Extracted page text data:
▼
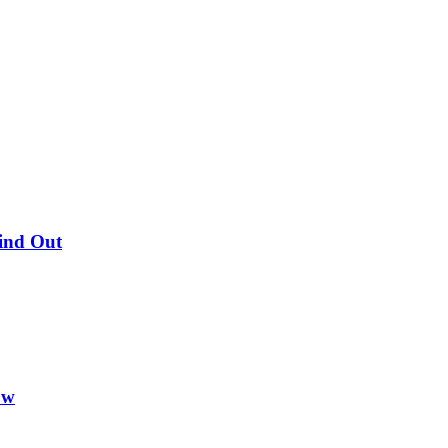
Find Out
ow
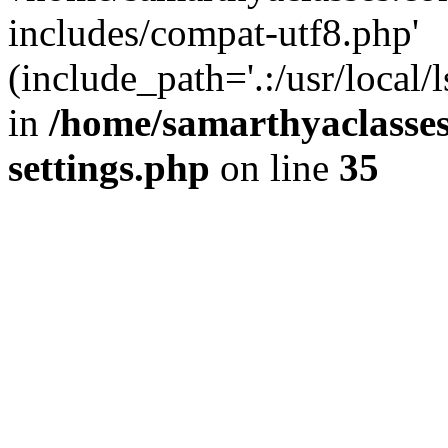
includes/compat-utf8.php'
(include_path='.:/usr/local/
in
/home/samarthyaclasse
settings.php
on line
35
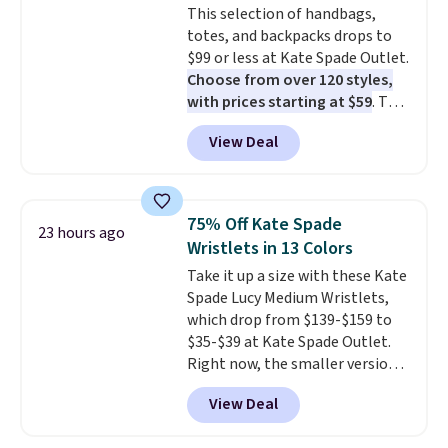
This selection of handbags,
Shipping adds $4.99 or is free on
totes, and backpacks drops to
orders over $39 when you add
$99 or less at Kate Spade Outlet.
code SCHOOL. Check the sidebar
Choose from over 120 styles,
to find your desired school
with prices starting at $59
. The
before browsing.
featured Ali Suede Mini
View Deal
Crossbody Bag falls from $339
to $99. It comes with two
straps, so it can be worn as a
shoulder bag or crossbody. This
75% Off Kate Spade
23 hours ago
new style is roomy enough to fit
Wristlets in 13 Colors
most large phones and smaller
Take it up a size with these Kate
wallets. It's also available in
Spade Lucy Medium Wristlets,
Pale Sapphire or Black leather
which drop from $139-$159 to
for the same price.
Shipping is
$35-$39 at Kate Spade Outlet.
free on these bags
. This is a
Right now, the smaller version
final sale and cannot be
of the wristlet is priced at
exchanged or returned.
View Deal
$29-$35. T
he best part is that
this larger wristlet can fit most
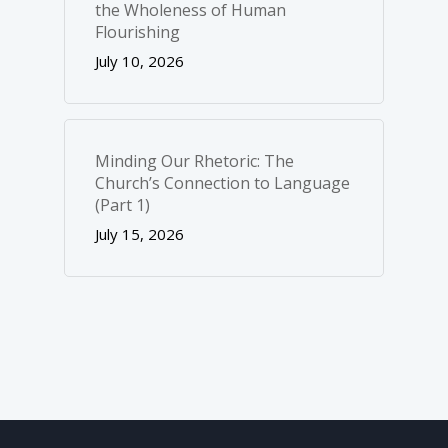
the Wholeness of Human
Flourishing
July 10, 2026
Minding Our Rhetoric: The
Church’s Connection to Language
(Part 1)
July 15, 2026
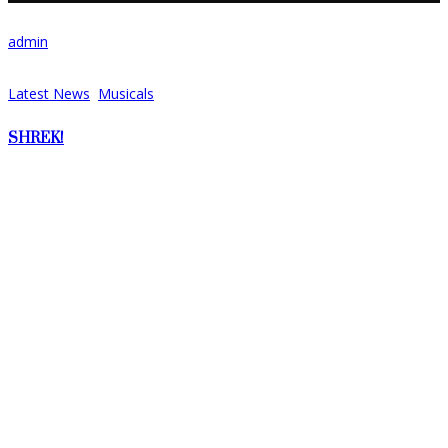
admin
17/07/2021
Latest News
,
Musicals
SHREK!
We are back! The cast and production team are working incredibly
hard to finally bring this fantastic show to the stage in
September!...
Share:
Recent Posts
No posts were found.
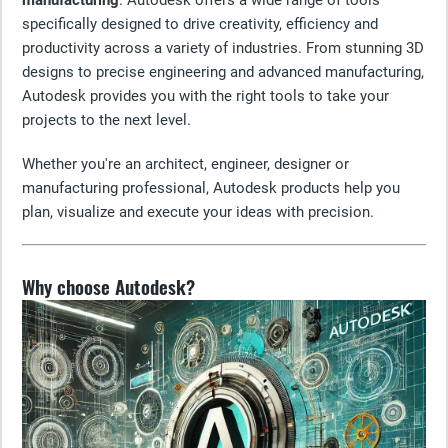
manufacturing
. Autodesk offers a wide range of tools
specifically designed to drive creativity, efficiency and
productivity across a variety of industries. From stunning 3D
designs to precise engineering and advanced manufacturing,
Autodesk provides you with the right tools to take your
projects to the next level.
Whether you're an architect, engineer, designer or
manufacturing professional, Autodesk products help you
plan, visualize and execute your ideas with precision.
Why choose Autodesk?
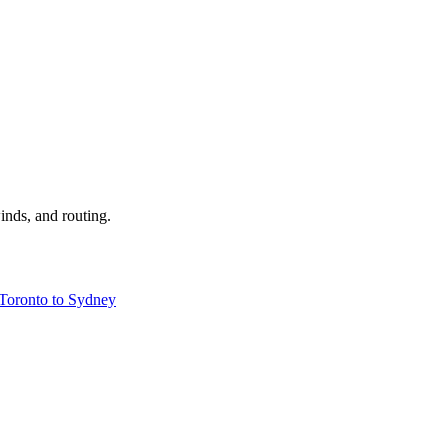
inds, and routing.
Toronto to Sydney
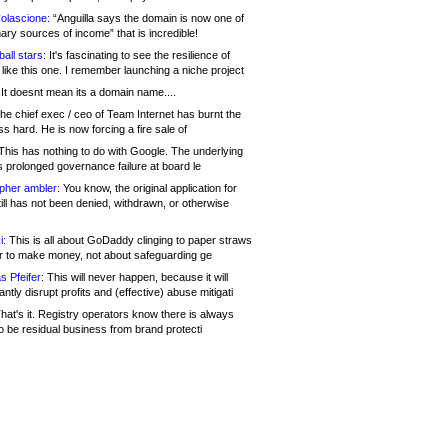
olascione:
“Anguilla says the domain is now one of
mary sources of income” that is incredible!
all stars:
It's fascinating to see the resilience of
like this one. I remember launching a niche project
It doesnt mean its a domain name....
he chief exec / ceo of Team Internet has burnt the
s hard. He is now forcing a fire sale of
his has nothing to do with Google. The underlying
s prolonged governance failure at board le
opher ambler:
You know, the original application for
ill has not been denied, withdrawn, or otherwise
i:
This is all about GoDaddy clinging to paper straws
er to make money, not about safeguarding ge
s Pfeifer:
This will never happen, because it will
cantly disrupt profits and (effective) abuse mitigati
hat's it. Registry operators know there is always
o be residual business from brand protecti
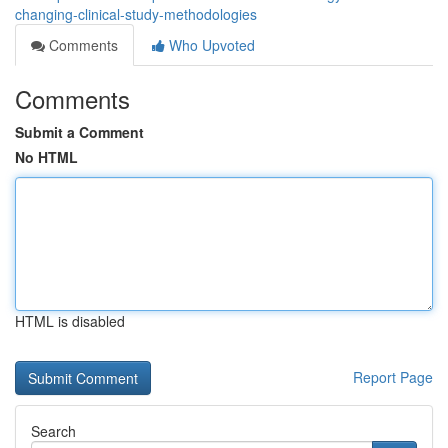
changing-clinical-study-methodologies
Comments
Who Upvoted
Comments
Submit a Comment
No HTML
HTML is disabled
Report Page
Search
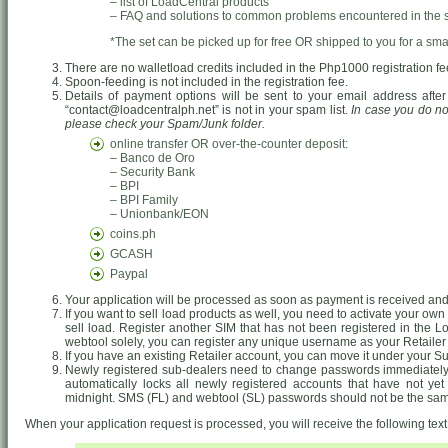
– list of LoadCentral products
– FAQ and solutions to common problems encountered in the 
*The set can be picked up for free OR shipped to you for a smal
There are no walletload credits included in the Php1000 registration fe
Spoon-feeding is not included in the registration fee.
Details of payment options will be sent to your email address after
“contact@loadcentralph.net” is not in your spam list.
In case you do no
please check your Spam/Junk folder.
online transfer OR over-the-counter deposit:
– Banco de Oro
– Security Bank
– BPI
– BPI Family
– Unionbank/EON
coins.ph
GCASH
Paypal
Your application will be processed as soon as payment is received and 
If you want to sell load products as well, you need to activate your o
sell load. Register another SIM that has not been registered in the Lo
webtool solely, you can register any unique username as your Retailer
If you have an existing Retailer account, you can move it under your S
Newly registered sub-dealers need to change passwords immediately.
automatically locks all newly registered accounts that have not ye
midnight. SMS (FL) and webtool (SL) passwords should not be the sa
When your application request is processed, you will receive the following te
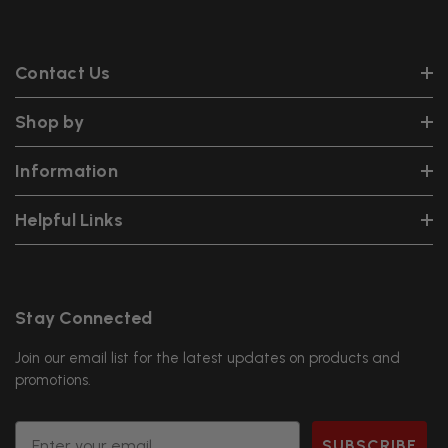
Contact Us
Shop by
Information
Helpful Links
Stay Connected
Join our email list for the latest updates on products and
promotions.
Email
SUBSCRIBE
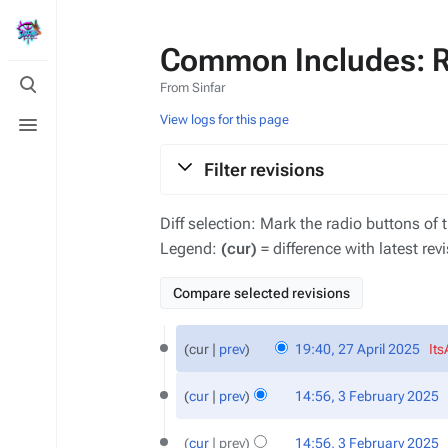
Common Includes: Re
Toggle
From Sinfar
search
Toggle
View logs for this page
menu
Filter revisions
Diff selection: Mark the radio buttons of 
Legend:
(cur)
= difference with latest rev
27
cur
prev
19:40, 27 April 2025
‎
It
April
N
2025
3
o
cur
prev
14:56, 3 February 2025
‎
February
e
N
2025
d
o
cur
prev
14:56, 3 February 2025
‎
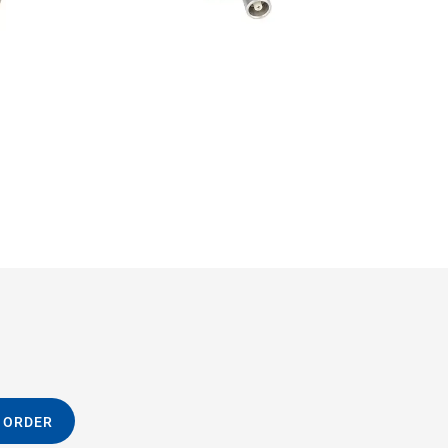
 ORDER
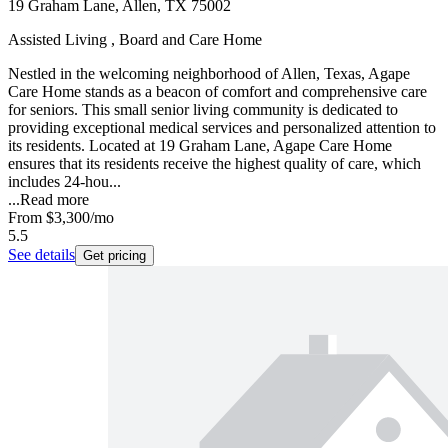
19 Graham Lane, Allen, TX 75002
Assisted Living , Board and Care Home
Nestled in the welcoming neighborhood of Allen, Texas, Agape
Care Home stands as a beacon of comfort and comprehensive care
for seniors. This small senior living community is dedicated to
providing exceptional medical services and personalized attention to
its residents. Located at 19 Graham Lane, Agape Care Home
ensures that its residents receive the highest quality of care, which
includes 24-hou...
...
Read more
From
$3,300
/mo
5.5
See details
Get pricing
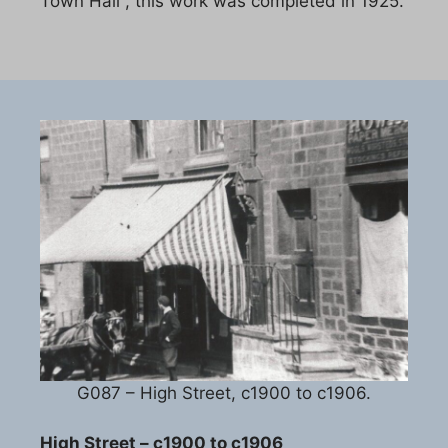
Town Hall , this work was completed in 1925.
G087 – High Street, c1900 to c1906.
High Street – c1900 to c1906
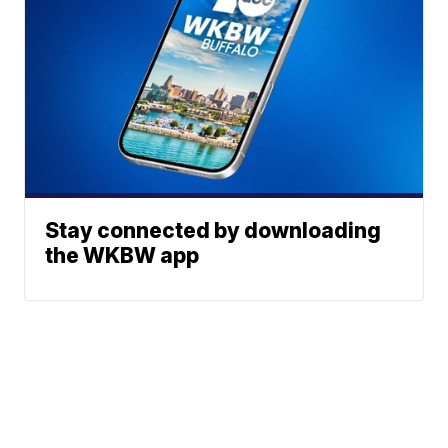
Stay connected by downloading
the WKBW app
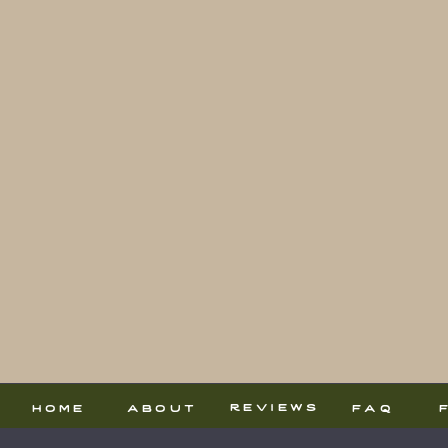
reviews
home
about
faq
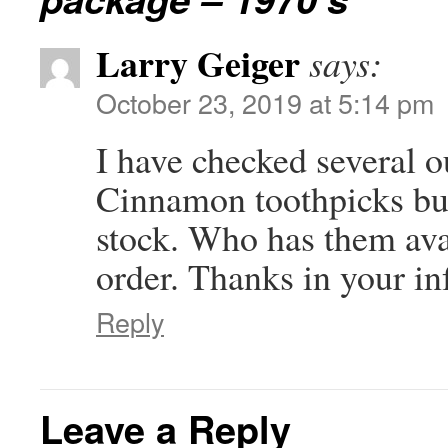
Larry Geiger
says:
October 23, 2019 at 5:14 pm
I have checked several ou
Cinnamon toothpicks but 
stock. Who has them avai
order. Thanks in your in
Reply
Leave a Reply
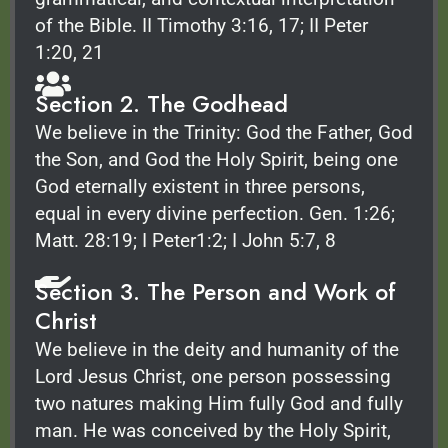
of the Bible. II Timothy 3:16, 17; II Peter
1:20, 21
Section 2. The Godhead
We believe in the Trinity: God the Father, God
the Son, and God the Holy Spirit, being one
God eternally existent in three persons,
equal in every divine perfection. Gen. 1:26;
Matt. 28:19; I Peter1:2; I John 5:7, 8
Section 3. The Person and Work of
Christ
We believe in the deity and humanity of the
Lord Jesus Christ, one person possessing
two natures making Him fully God and fully
man. He was conceived by the Holy Spirit,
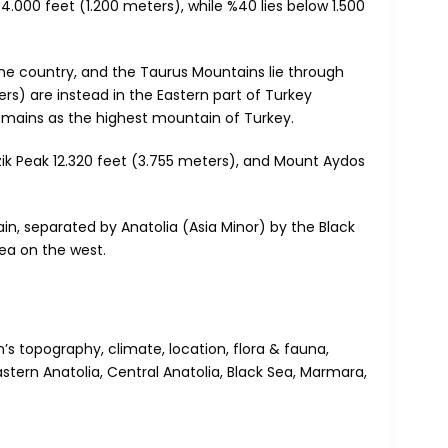
.000 feet (1.200 meters), while %40 lies below 1.500
he country, and the Taurus Mountains lie through
s) are instead in the Eastern part of Turkey
remains as the highest mountain of Turkey.
zik Peak 12.320 feet (3.755 meters), and Mount Aydos
, separated by Anatolia (Asia Minor) by the Black
ea on the west.
s topography, climate, location, flora & fauna,
stern Anatolia, Central Anatolia, Black Sea, Marmara,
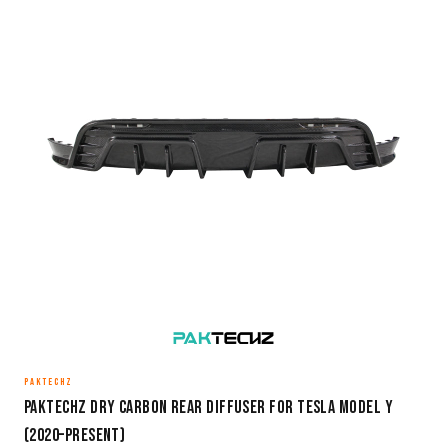
PAKTECHZ
Paktechz Dry Carbon Rear Diffuser for Tesla Model Y
(2020–Present)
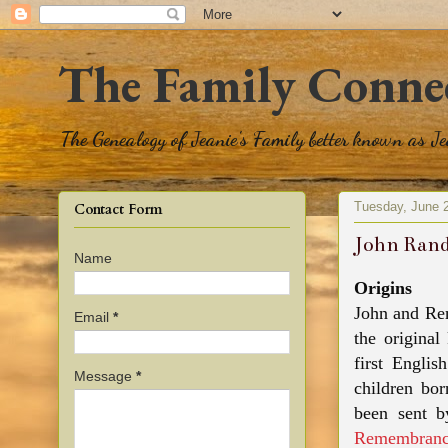
The Family Conne
The Genealogy of Jeanie's Family better known as J
Tuesday, June 
Contact Form
John Rand
Name
Origins
John and Re
Email
*
the original
first Engli
Message
*
children bo
been sent 
Remembranc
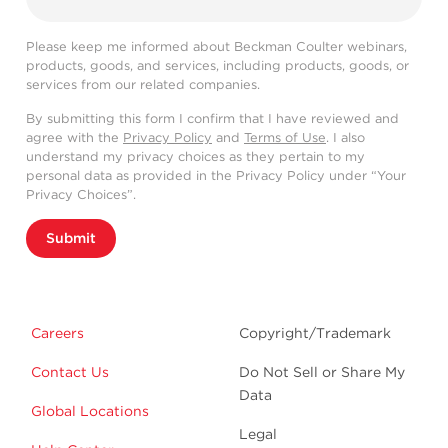
Please keep me informed about Beckman Coulter webinars,
products, goods, and services, including products, goods, or
services from our related companies.
By submitting this form I confirm that I have reviewed and
agree with the
Privacy Policy
and
Terms of Use
. I also
understand my privacy choices as they pertain to my
personal data as provided in the Privacy Policy under “Your
Privacy Choices”.
Submit
Careers
Copyright/Trademark
Contact Us
Do Not Sell or Share My
Data
Global Locations
Legal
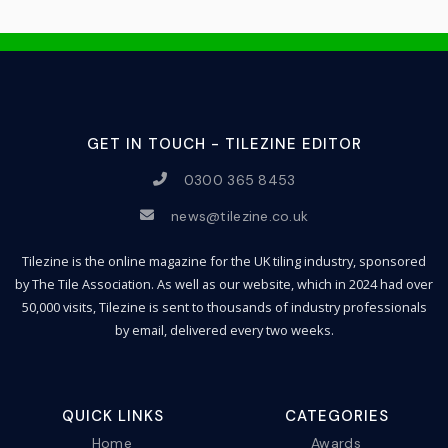
GET IN TOUCH - TILEZINE EDITOR
0300 365 8453
news@tilezine.co.uk
Tilezine is the online magazine for the UK tiling industry, sponsored
by The Tile Association. As well as our website, which in 2024 had over
50,000 visits, Tilezine is sent to thousands of industry professionals
by email, delivered every two weeks.
QUICK LINKS
CATEGORIES
Home
Awards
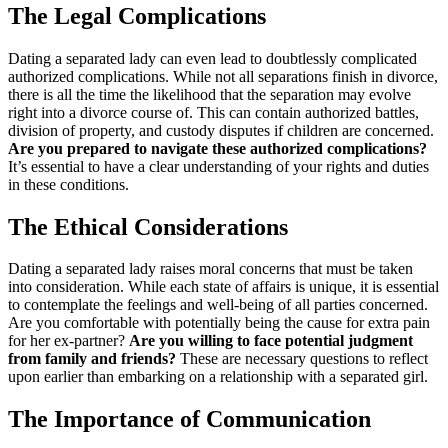
The Legal Complications
Dating a separated lady can even lead to doubtlessly complicated
authorized complications. While not all separations finish in divorce,
there is all the time the likelihood that the separation may evolve
right into a divorce course of. This can contain authorized battles,
division of property, and custody disputes if children are concerned.
Are you prepared to navigate these authorized complications?
It’s essential to have a clear understanding of your rights and duties
in these conditions.
The Ethical Considerations
Dating a separated lady raises moral concerns that must be taken
into consideration. While each state of affairs is unique, it is essential
to contemplate the feelings and well-being of all parties concerned.
Are you comfortable with potentially being the cause for extra pain
for her ex-partner?
Are you willing to face potential judgment
from family and friends?
These are necessary questions to reflect
upon earlier than embarking on a relationship with a separated girl.
The Importance of Communication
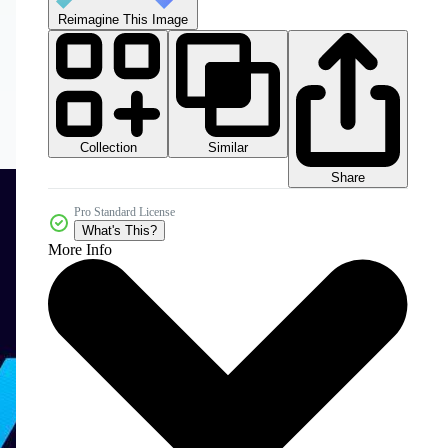
Reimagine This Image
Collection
Similar
Share
Pro Standard License
What's This?
More Info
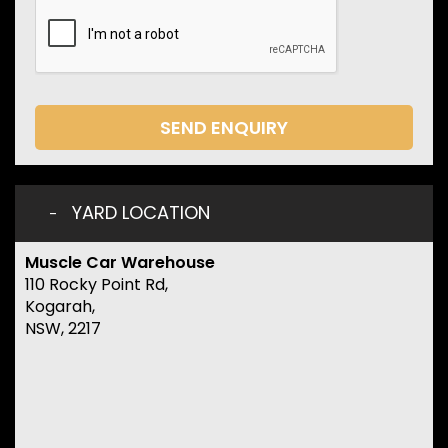
SEND ENQUIRY
YARD LOCATION
Muscle Car Warehouse
110 Rocky Point Rd,
Kogarah,
NSW, 2217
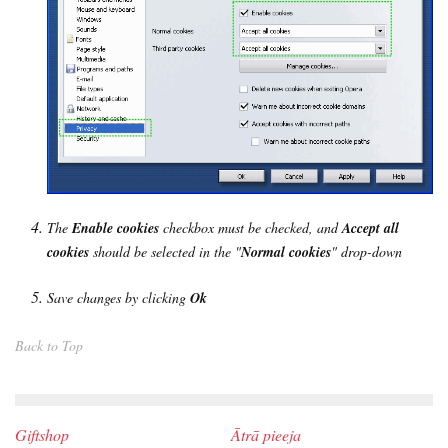
The
Enable cookies
checkbox must be checked, and
Accept all
cookies
should be selected in the "
Normal cookies
" drop-down
Save changes by clicking
Ok
Back to Top
Giftshop
Ātrā pieeja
▲
Job: Can you copy word for word the lines of the entries from the line with "Stay connected by downloading" up to and including the line with "Leave a Reply", leaving out the picture markers?

Answer area:
Stay connected by downloading
the WKBW app
reviews
home
about
faq
Larry Geiger
says:
October 23, 2019 at 5:14 pm
I have checked several ou
Cinnamon toothpicks but 
stock. Who has them avai
order. Thanks in your in
Reply
Leave a Reply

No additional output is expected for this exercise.